I will let the author respond point my point to your comment, but I hardly found this post to be an apologia for the atrocities committed in the Soviet Union.  Not at all.  Just a challenge to the narrow views that 1)The Communists were the only bad guys, (or) 2)Lenin was a great lefty and it was Stalin who really fucked things up, 3)If there had been no Revolution there would have been no atrocities and everything would have been fine, 4) Absolutely nothing good came about as a result of the Revolution, 5)and that absolutely nothing bad has resulted from the end of that regime.

It does seem to me, an American, that Europe is now sincerely searching for an "alternative" in which the socialization of services and a reasonably fair distribution of wealth and opportunity is balanced with a free market economy and the protection of civil rights.  

The US is still firmly trapped in the false dichotomy of Cold War propaganda.  So I found this post especially refreshing.

Those who can make you believe absurdities can make you commit atrocities. -Voltaire

by p------- on Mon Nov 7th, 2005 at 12:25:24 PM EST
[ Parent ]
I hardly found this post to be an apologia for the atrocities committed in the Soviet Union
 I didn't find it to be a defense either, but this one line
Lenin wasn't the purity whose legacy got corrupted by Stalin - the first gulags (in which the inmates' deaths were planned in)
seems to represent all of the death, torture, etc, and didn't seem an appropriate balance to me, just my opinion.  I don't see it black and white either, good vs. evil.    Western Europe was clearly far from perfect, as I think I said--but it's pretty clear to me who ended up better by the close of the last century.
by wchurchill on Mon Nov 7th, 2005 at 01:28:27 PM EST
[ Parent ]
I'm not a politician or BBC commenter to 'balance' everything on a pharmacy scale.

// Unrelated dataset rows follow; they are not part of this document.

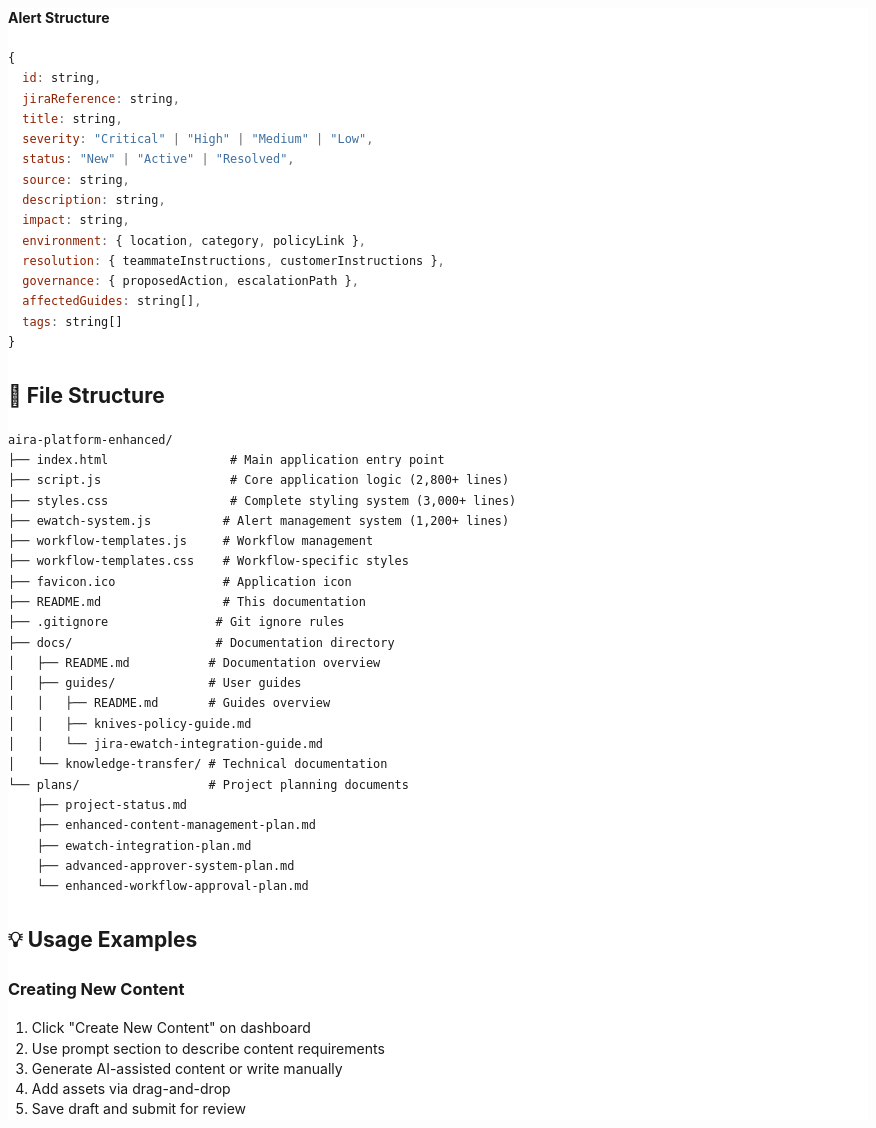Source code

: #### Alert Structure
```javascript
{
  id: string,
  jiraReference: string,
  title: string,
  severity: "Critical" | "High" | "Medium" | "Low",
  status: "New" | "Active" | "Resolved",
  source: string,
  description: string,
  impact: string,
  environment: { location, category, policyLink },
  resolution: { teammateInstructions, customerInstructions },
  governance: { proposedAction, escalationPath },
  affectedGuides: string[],
  tags: string[]
}
```

## 📁 File Structure

```
aira-platform-enhanced/
├── index.html                 # Main application entry point
├── script.js                  # Core application logic (2,800+ lines)
├── styles.css                 # Complete styling system (3,000+ lines)
├── ewatch-system.js          # Alert management system (1,200+ lines)
├── workflow-templates.js     # Workflow management
├── workflow-templates.css    # Workflow-specific styles
├── favicon.ico               # Application icon
├── README.md                 # This documentation
├── .gitignore               # Git ignore rules
├── docs/                    # Documentation directory
│   ├── README.md           # Documentation overview
│   ├── guides/             # User guides
│   │   ├── README.md       # Guides overview
│   │   ├── knives-policy-guide.md
│   │   └── jira-ewatch-integration-guide.md
│   └── knowledge-transfer/ # Technical documentation
└── plans/                  # Project planning documents
    ├── project-status.md
    ├── enhanced-content-management-plan.md
    ├── ewatch-integration-plan.md
    ├── advanced-approver-system-plan.md
    └── enhanced-workflow-approval-plan.md
```

## 💡 Usage Examples

### Creating New Content
1. Click "Create New Content" on dashboard
2. Use prompt section to describe content requirements
3. Generate AI-assisted content or write manually
4. Add assets via drag-and-drop
5. Save draft and submit for review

I thought ET readers are educated enough to know the broad history of the 20th century well enough, so that I don't need to deviate from my message to a general history lesson. (And I certainly didn't just mention the gulags anyway.)

You must excuse me, I will answer your post in more detail when I have more time (I don't have much this week, preparing for a French exam - I even wrote this post in advance, and right now I comment at the expense of sleeping time...), but I will say that poemless got those five points dead right.

*Lunatic*, n.
One whose delusions are out of fashion.

by DoDo on Mon Nov 7th, 2005 at 07:08:53 PM EST
[ Parent ]
the above rant was intended to be a more provocative version...
I found your diary interesting and provocative, and in fact commented in three posts--this one, one supporting Migeru's point, and one on the last 3 subtitles.  so you caught my interest.